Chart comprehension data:
* * *
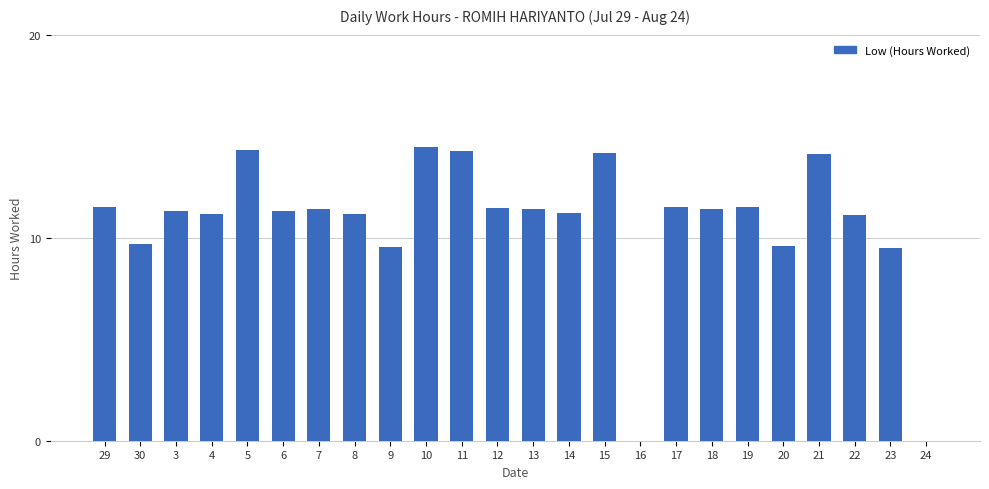

True or false: the data shows 11.4 at 18.

True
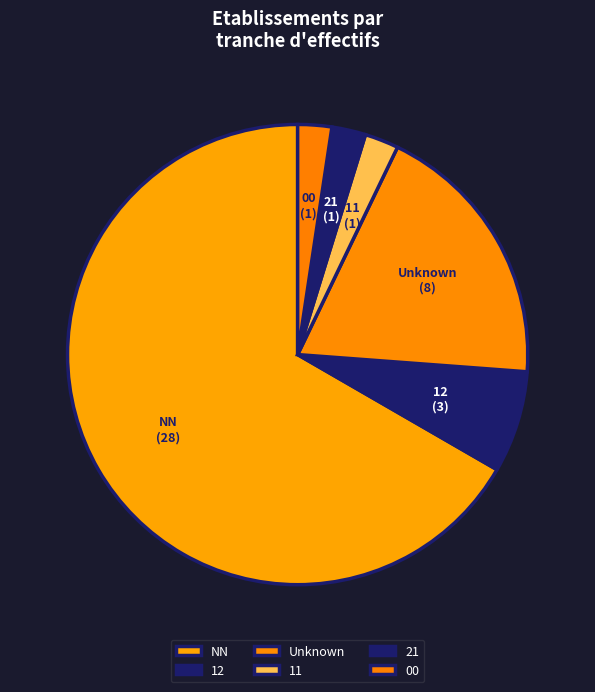

What is the majority slice?

NN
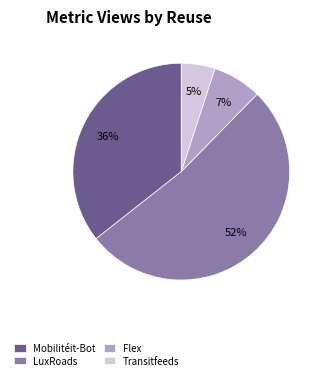

To the nearest percent, what is the difference between the Mobilitéit-Bot and Transitfeeds slice percentages?

31%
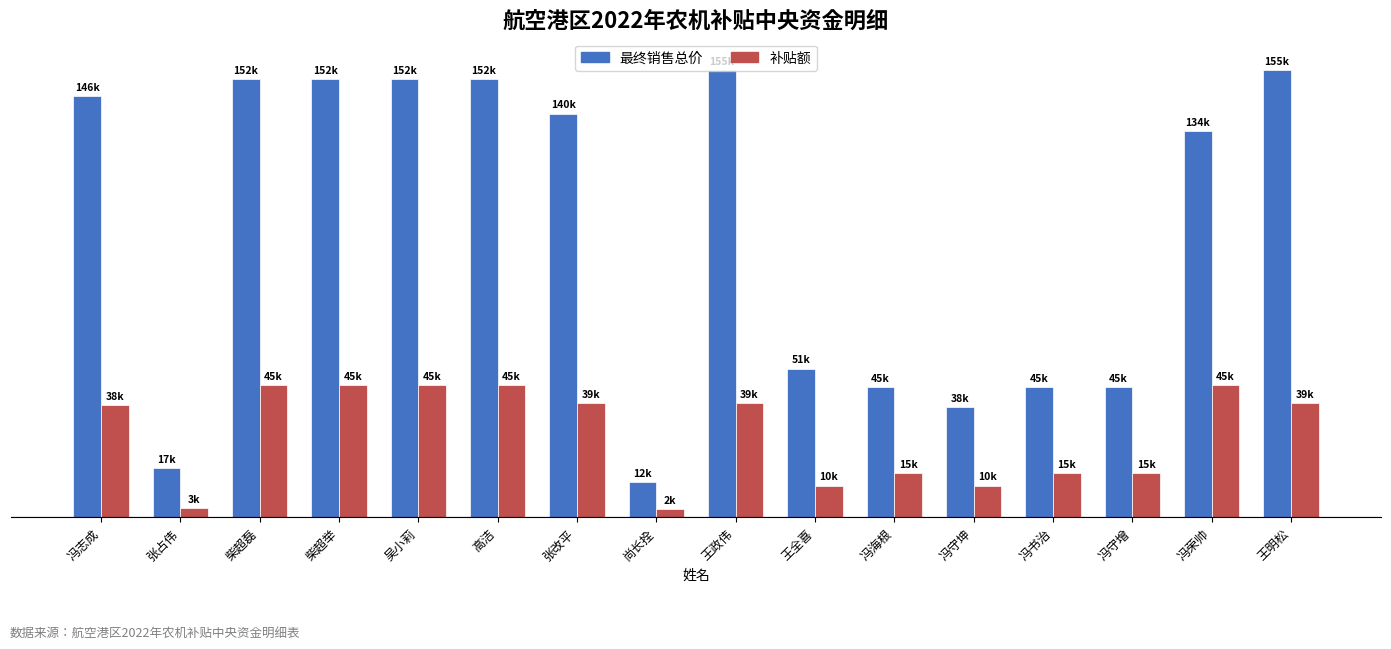

Reading left to right, extract all data points from this chart.

最终销售总价: 146000	17000	152000	152000	152000	152000	140000	12000	155000	51500	45000	38000	45000	45000	134000	155000
补贴额: 38800	3000	45700	45700	45700	45700	39500	2700	39500	10900	15300	10900	15300	15300	45700	39500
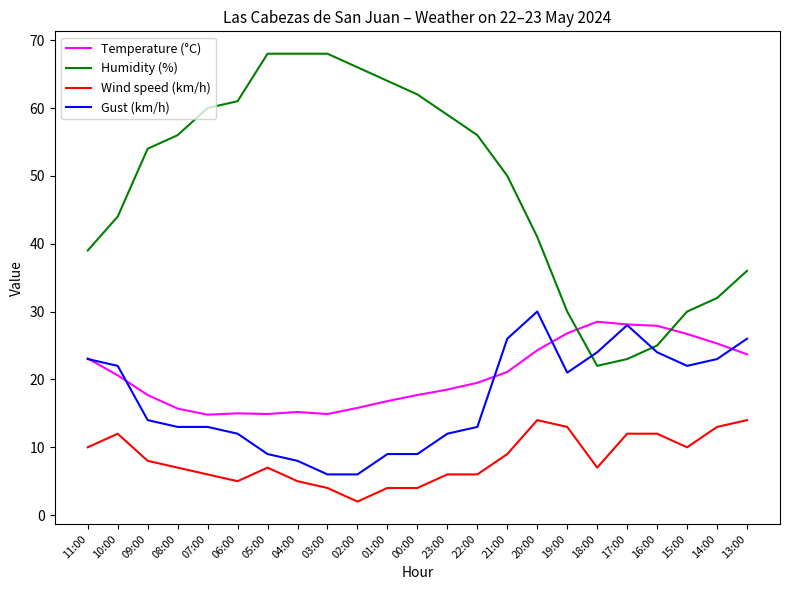

Does the chart have visible grid lines?

No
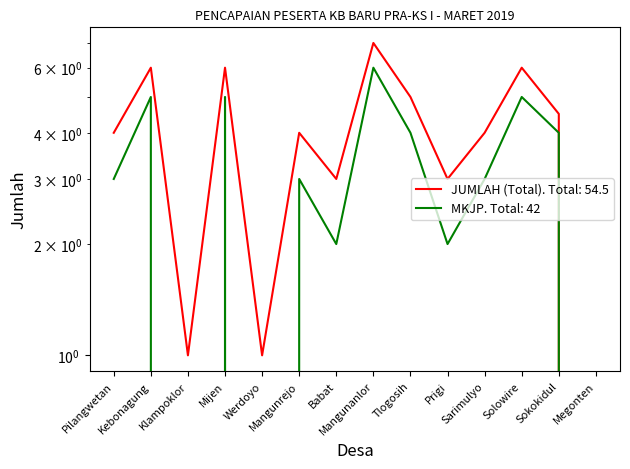

Reading right to left, list all the values displayed in this chart.

JUMLAH (Total): Megonten=0.0	Sokokidul=4.5	Solowire=6.0	Sarimulyo=4.0	Prigi=3.0	Tlogosih=5.0	Mangunanlor=7.0	Babat=3.0	Mangunrejo=4.0	Werdoyo=1.0	Mijen=6.0	Klampoklor=1.0	Kebonagung=6.0	Pilangwetan=4.0
MKJP: Megonten=0.0	Sokokidul=4.0	Solowire=5.0	Sarimulyo=3.0	Prigi=2.0	Tlogosih=4.0	Mangunanlor=6.0	Babat=2.0	Mangunrejo=3.0	Werdoyo=0.0	Mijen=5.0	Klampoklor=0.0	Kebonagung=5.0	Pilangwetan=3.0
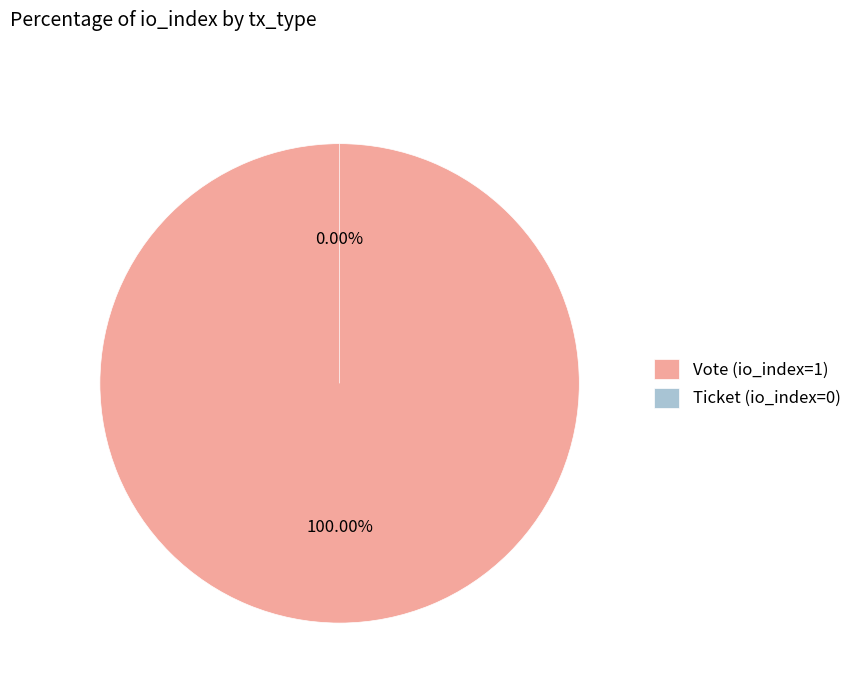

To the nearest percent, what is the difference between the Ticket (io_index=0) and Vote (io_index=1) slice percentages?

100%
* * *
- [What the task asks] Select every line in the entries above that contains the string "left", and copy each such line.

- [Response to this exercise]
Reading left to right, extract all data points from this chart.
Reading right to left, list all the values displayed in this chart.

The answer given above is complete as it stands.